PROBLEM TO WORK ON
Locate each line in the records containing "Left". Copy it.

DATA PROVIDED
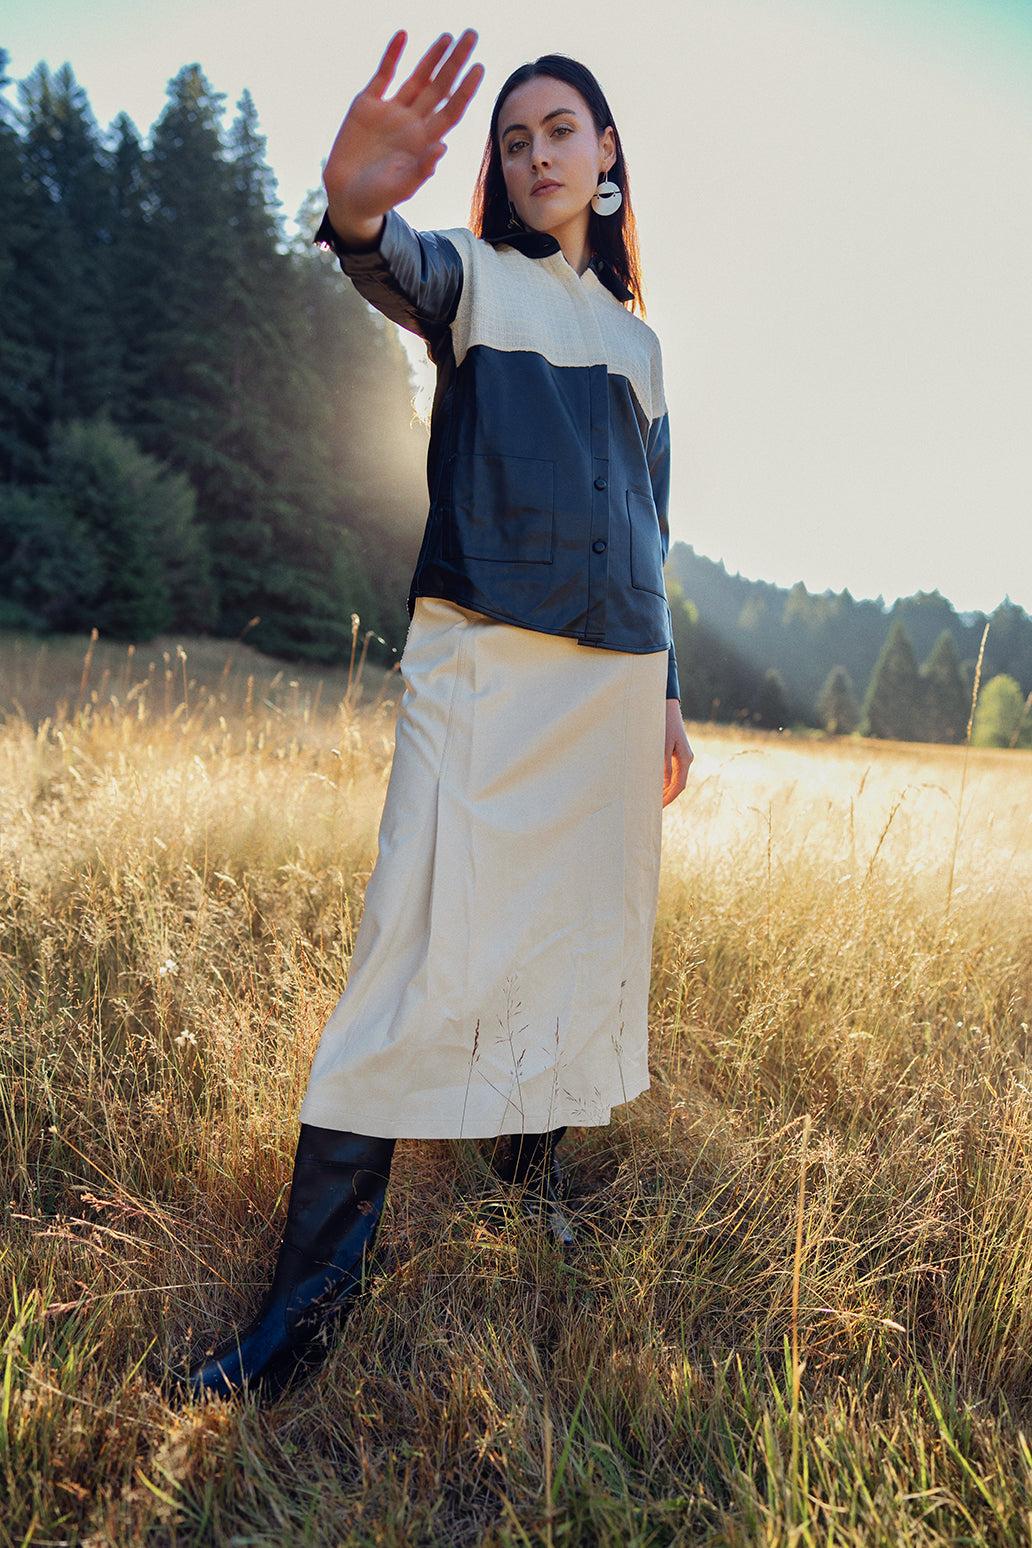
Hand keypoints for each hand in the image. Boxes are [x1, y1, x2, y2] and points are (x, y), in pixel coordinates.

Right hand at [323, 30, 483, 247]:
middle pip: (440, 87)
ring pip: (418, 77)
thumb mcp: (401, 187)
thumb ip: (422, 169)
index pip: (451, 109)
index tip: (478, 67)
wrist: (345, 196)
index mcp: (424, 141)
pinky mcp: (367, 105)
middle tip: (472, 35)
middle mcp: (412, 122)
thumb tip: (443, 146)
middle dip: (455, 62)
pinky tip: (403, 36)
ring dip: (432, 56)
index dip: (465, 89)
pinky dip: (392, 55)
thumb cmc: (376, 198)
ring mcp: (391, 111)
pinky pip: (384, 74)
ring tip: (449, 36)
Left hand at [663, 699, 692, 806]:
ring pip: (676, 778)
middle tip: (654, 808)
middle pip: (678, 784)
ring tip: (653, 800)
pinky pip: (672, 771)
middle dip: (667, 796)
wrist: (666, 707)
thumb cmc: (663, 724)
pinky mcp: (676, 752)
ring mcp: (682, 756)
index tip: (659, 807)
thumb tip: (663, 783)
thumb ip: (663, 764)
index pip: (679, 785)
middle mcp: (686, 759)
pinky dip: (665, 780)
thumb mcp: (662, 744)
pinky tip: (655, 784)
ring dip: (666, 789)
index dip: (669, 797)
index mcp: (685, 759)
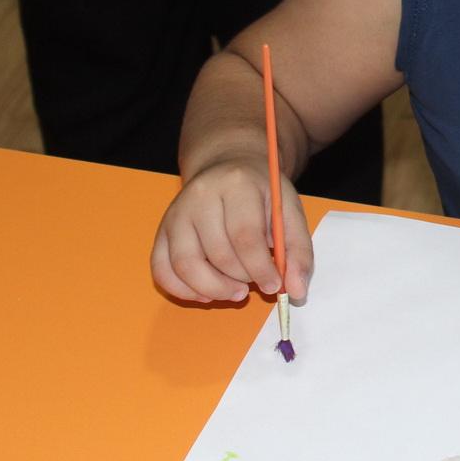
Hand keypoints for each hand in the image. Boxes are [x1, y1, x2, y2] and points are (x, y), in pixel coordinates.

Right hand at [150, 154, 313, 304]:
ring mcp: (176, 213)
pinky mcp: (162, 230)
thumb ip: (298, 250)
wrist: (228, 168)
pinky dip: (183, 290)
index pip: (244, 235)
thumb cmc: (261, 194)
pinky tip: (207, 293)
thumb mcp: (289, 211)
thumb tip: (296, 291)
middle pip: (217, 253)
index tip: (273, 285)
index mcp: (237, 185)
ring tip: (235, 292)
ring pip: (186, 265)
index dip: (260, 268)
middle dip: (240, 279)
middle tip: (255, 284)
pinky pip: (162, 269)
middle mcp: (200, 196)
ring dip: (213, 290)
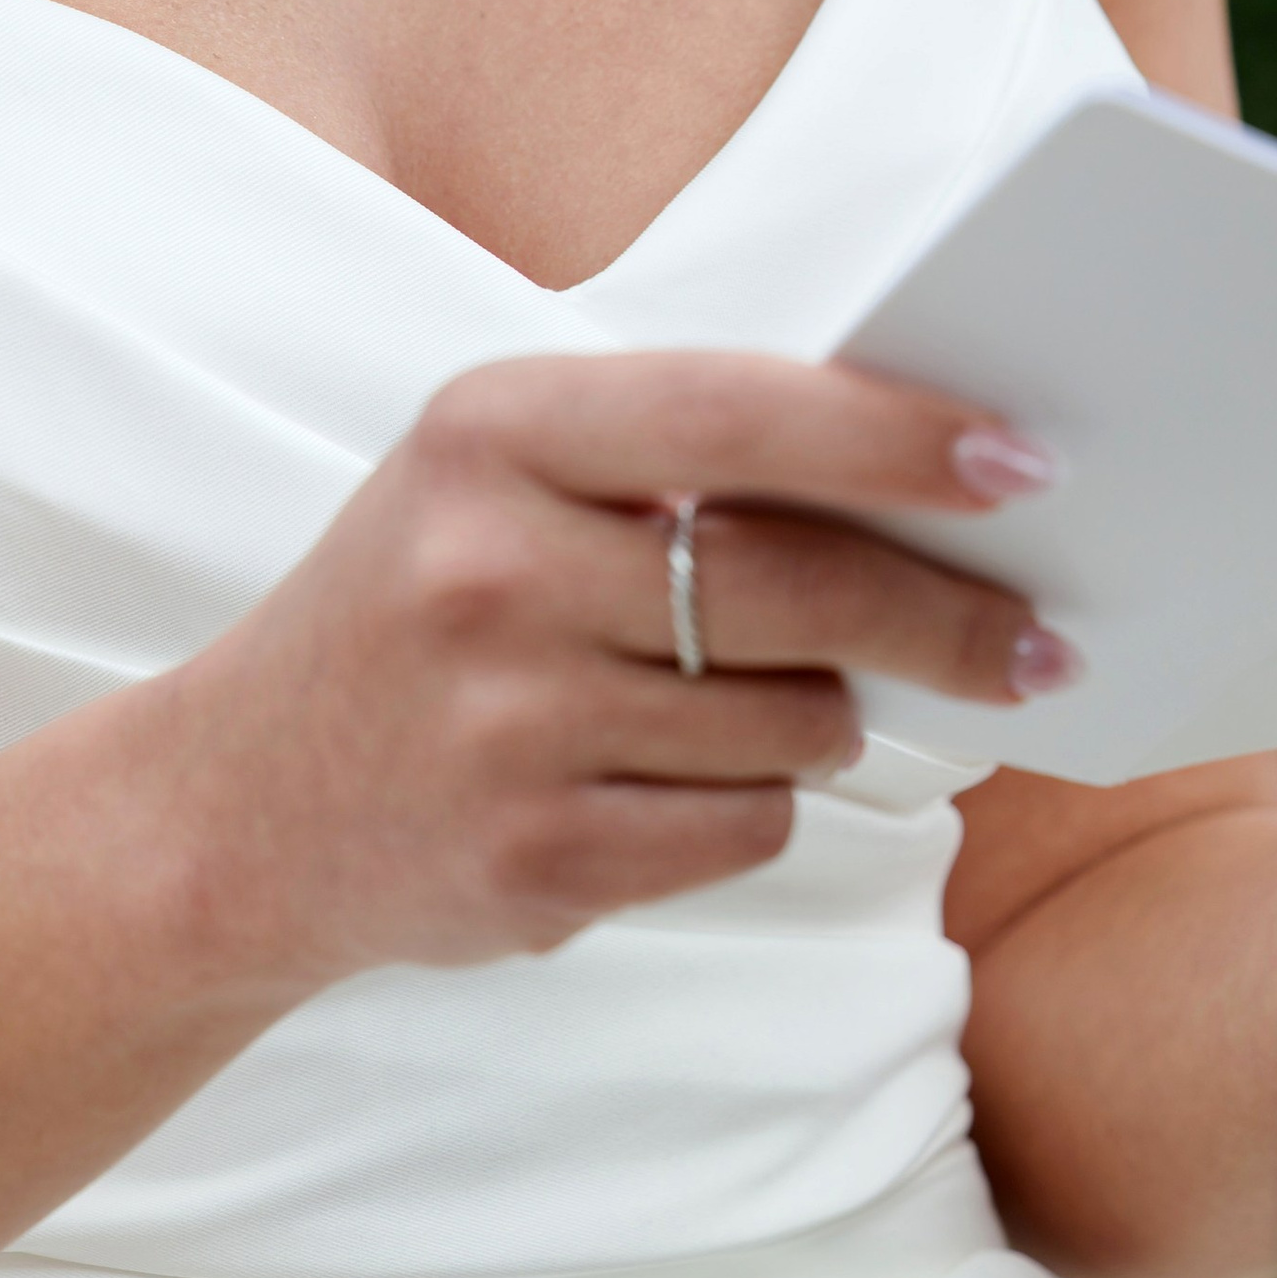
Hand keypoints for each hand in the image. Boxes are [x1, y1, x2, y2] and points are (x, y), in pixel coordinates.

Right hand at [132, 350, 1069, 995]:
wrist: (233, 810)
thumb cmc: (421, 600)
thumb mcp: (501, 473)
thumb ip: (676, 451)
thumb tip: (921, 471)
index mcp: (492, 429)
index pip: (738, 413)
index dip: (894, 435)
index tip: (1020, 460)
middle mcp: (490, 566)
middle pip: (798, 584)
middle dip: (948, 615)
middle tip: (1043, 639)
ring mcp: (504, 725)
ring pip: (790, 721)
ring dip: (829, 716)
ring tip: (772, 699)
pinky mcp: (530, 865)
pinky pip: (743, 830)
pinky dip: (757, 806)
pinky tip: (685, 780)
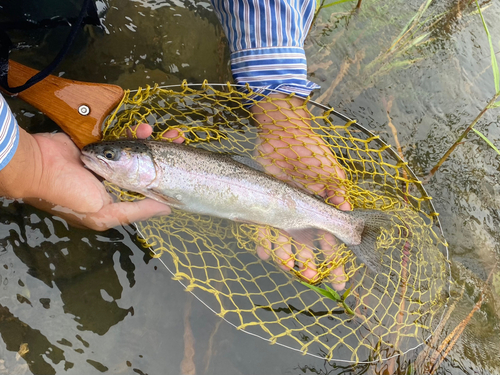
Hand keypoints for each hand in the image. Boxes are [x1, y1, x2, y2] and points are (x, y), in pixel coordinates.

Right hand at [1, 125, 173, 230]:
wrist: (39, 166)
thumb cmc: (70, 196)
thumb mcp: (104, 213)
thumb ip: (136, 211)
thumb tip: (166, 210)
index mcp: (118, 200)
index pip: (148, 190)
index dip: (165, 177)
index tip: (180, 164)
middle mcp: (115, 182)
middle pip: (146, 168)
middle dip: (164, 153)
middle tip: (179, 139)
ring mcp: (108, 162)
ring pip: (137, 151)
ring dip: (151, 141)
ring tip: (167, 133)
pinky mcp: (100, 146)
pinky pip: (122, 139)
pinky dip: (133, 134)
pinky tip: (143, 129)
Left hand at [251, 94, 350, 289]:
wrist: (282, 133)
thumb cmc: (309, 151)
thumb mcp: (328, 168)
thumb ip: (336, 189)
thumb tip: (346, 209)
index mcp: (321, 208)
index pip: (331, 238)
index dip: (336, 259)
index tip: (340, 279)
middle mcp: (303, 213)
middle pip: (308, 244)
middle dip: (311, 262)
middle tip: (312, 276)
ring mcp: (284, 211)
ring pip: (286, 240)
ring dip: (288, 256)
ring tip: (290, 268)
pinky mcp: (265, 205)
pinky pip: (263, 228)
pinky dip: (264, 242)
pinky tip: (264, 254)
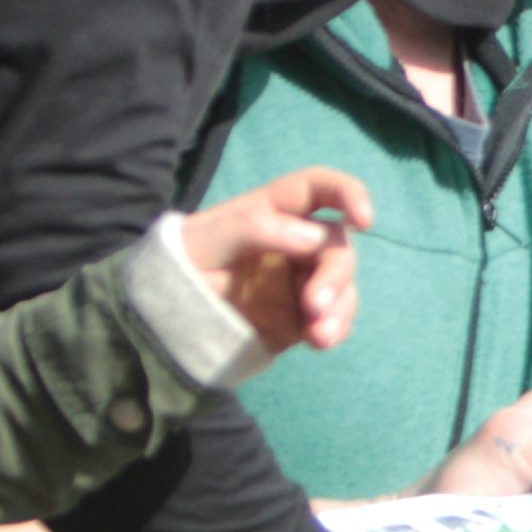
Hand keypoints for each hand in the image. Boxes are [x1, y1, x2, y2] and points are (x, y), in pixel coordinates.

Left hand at [176, 168, 373, 353]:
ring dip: (340, 307)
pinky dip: (334, 328)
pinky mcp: (302, 316)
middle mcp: (297, 241)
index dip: (348, 194)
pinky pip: (333, 318)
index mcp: (275, 211)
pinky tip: (320, 342)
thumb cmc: (184, 263)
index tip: (365, 220)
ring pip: (343, 285)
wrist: (166, 316)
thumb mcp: (207, 239)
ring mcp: (302, 279)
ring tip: (319, 335)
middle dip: (335, 274)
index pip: (319, 189)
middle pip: (336, 246)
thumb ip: (255, 228)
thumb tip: (311, 237)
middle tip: (314, 306)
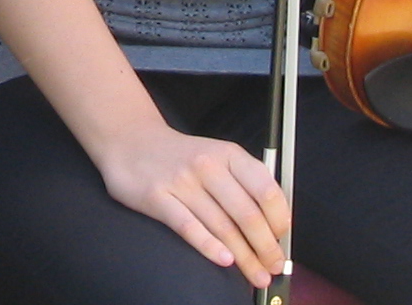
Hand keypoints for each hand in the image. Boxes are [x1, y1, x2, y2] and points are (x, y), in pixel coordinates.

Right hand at [94, 120, 288, 287]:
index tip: (282, 239)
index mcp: (228, 155)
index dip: (279, 220)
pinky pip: (188, 226)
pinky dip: (208, 246)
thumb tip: (271, 226)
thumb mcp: (217, 155)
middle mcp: (207, 166)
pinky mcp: (157, 197)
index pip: (266, 189)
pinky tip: (223, 260)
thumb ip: (243, 183)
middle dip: (265, 247)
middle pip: (246, 214)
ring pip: (221, 226)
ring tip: (255, 274)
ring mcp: (181, 181)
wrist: (130, 138)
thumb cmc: (180, 155)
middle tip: (272, 266)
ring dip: (244, 256)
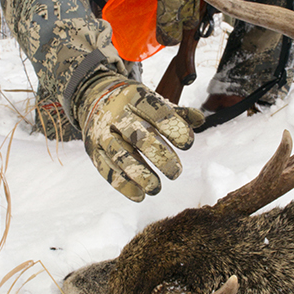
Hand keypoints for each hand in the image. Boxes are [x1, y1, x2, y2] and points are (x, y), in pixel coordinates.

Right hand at [75, 72, 204, 201]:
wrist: (93, 98)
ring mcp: (102, 132)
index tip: (188, 144)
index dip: (174, 128)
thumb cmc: (133, 105)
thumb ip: (176, 113)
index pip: (156, 112)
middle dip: (159, 155)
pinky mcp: (93, 149)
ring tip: (156, 188)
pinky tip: (139, 195)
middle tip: (176, 172)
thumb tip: (200, 119)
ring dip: (139, 174)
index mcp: (134, 98)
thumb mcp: (152, 101)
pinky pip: (105, 168)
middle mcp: (116, 114)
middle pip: (138, 135)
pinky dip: (122, 184)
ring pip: (120, 154)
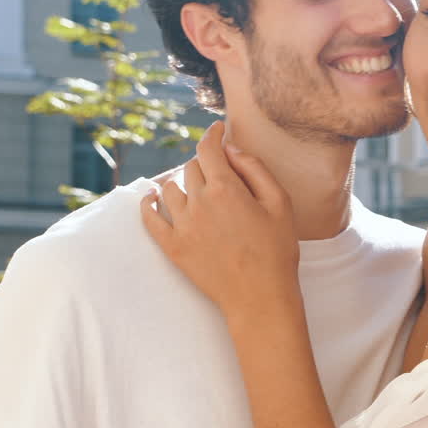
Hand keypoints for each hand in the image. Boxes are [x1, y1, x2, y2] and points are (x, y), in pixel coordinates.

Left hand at [141, 121, 300, 325]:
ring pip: (170, 188)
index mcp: (226, 188)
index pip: (209, 149)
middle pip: (191, 168)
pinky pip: (149, 218)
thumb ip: (256, 170)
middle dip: (205, 163)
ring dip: (181, 182)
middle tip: (218, 170)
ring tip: (193, 186)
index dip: (212, 134)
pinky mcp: (172, 247)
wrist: (260, 297)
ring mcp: (182, 225)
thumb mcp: (280, 204)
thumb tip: (232, 149)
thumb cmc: (277, 251)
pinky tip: (150, 198)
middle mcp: (198, 202)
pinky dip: (147, 204)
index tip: (217, 129)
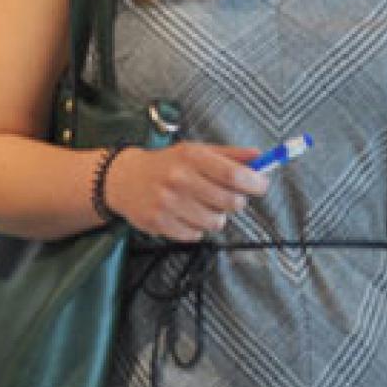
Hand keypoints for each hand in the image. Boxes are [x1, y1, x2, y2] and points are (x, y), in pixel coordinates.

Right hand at [102, 143, 268, 240]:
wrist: (124, 179)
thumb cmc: (167, 164)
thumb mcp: (197, 150)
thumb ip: (230, 154)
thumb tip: (260, 156)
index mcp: (192, 157)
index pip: (233, 174)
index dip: (254, 182)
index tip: (261, 185)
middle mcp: (179, 179)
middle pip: (228, 201)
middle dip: (237, 202)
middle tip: (231, 197)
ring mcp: (168, 203)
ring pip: (215, 222)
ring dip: (216, 216)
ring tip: (204, 205)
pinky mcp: (159, 223)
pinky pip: (195, 235)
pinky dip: (197, 228)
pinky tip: (187, 215)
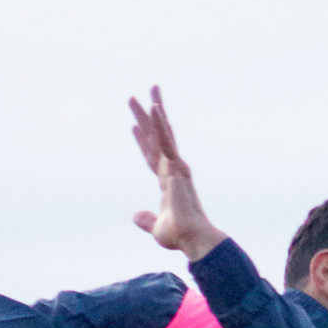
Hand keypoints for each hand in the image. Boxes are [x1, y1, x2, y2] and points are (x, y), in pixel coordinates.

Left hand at [129, 87, 226, 263]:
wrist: (193, 238)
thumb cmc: (180, 236)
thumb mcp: (157, 228)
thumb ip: (146, 220)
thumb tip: (135, 216)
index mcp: (168, 183)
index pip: (151, 157)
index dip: (142, 141)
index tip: (134, 126)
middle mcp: (173, 170)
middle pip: (155, 138)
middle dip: (144, 117)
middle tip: (133, 98)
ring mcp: (176, 167)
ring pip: (161, 133)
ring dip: (153, 110)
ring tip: (149, 88)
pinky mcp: (177, 167)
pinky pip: (166, 142)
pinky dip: (160, 125)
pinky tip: (154, 107)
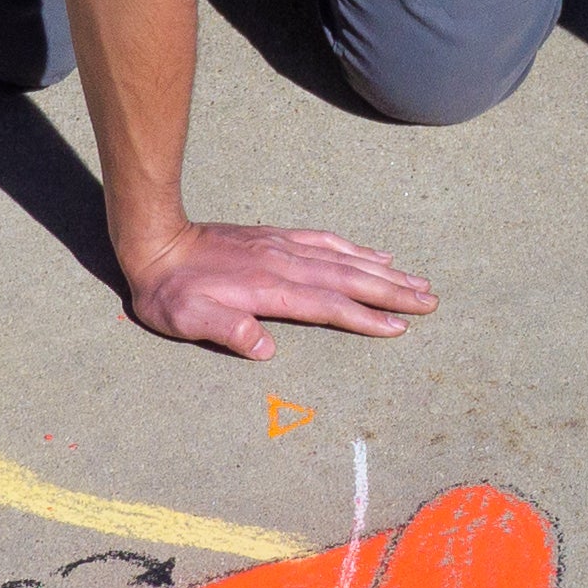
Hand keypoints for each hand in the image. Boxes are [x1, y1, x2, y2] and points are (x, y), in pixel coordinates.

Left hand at [125, 221, 437, 356]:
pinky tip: (375, 255)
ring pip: (346, 259)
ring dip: (384, 272)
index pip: (329, 305)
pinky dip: (356, 249)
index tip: (399, 327)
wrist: (156, 241)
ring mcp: (285, 248)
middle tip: (430, 301)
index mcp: (270, 290)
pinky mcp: (278, 237)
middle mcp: (286, 265)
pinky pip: (327, 242)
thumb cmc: (170, 291)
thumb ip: (228, 331)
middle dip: (393, 292)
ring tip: (417, 281)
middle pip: (351, 279)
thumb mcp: (188, 319)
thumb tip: (266, 349)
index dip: (366, 318)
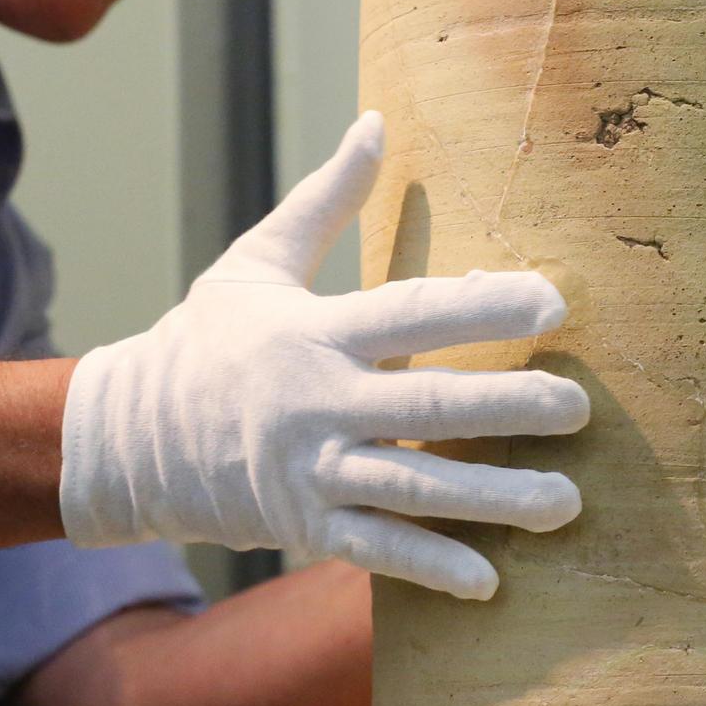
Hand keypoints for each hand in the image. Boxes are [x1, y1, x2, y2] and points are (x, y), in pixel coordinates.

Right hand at [59, 111, 588, 598]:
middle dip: (509, 408)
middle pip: (428, 406)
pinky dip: (431, 567)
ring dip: (494, 497)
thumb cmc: (205, 340)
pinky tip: (490, 582)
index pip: (411, 313)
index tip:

SOLUTION TO THIS TASK
Left hand at [663, 699, 692, 806]:
Left hand at [251, 94, 350, 289]:
Left hand at [176, 168, 373, 353]:
Left hand at [141, 121, 300, 325]:
Left hand at [129, 87, 226, 263]:
Left hand at [125, 221, 437, 356]:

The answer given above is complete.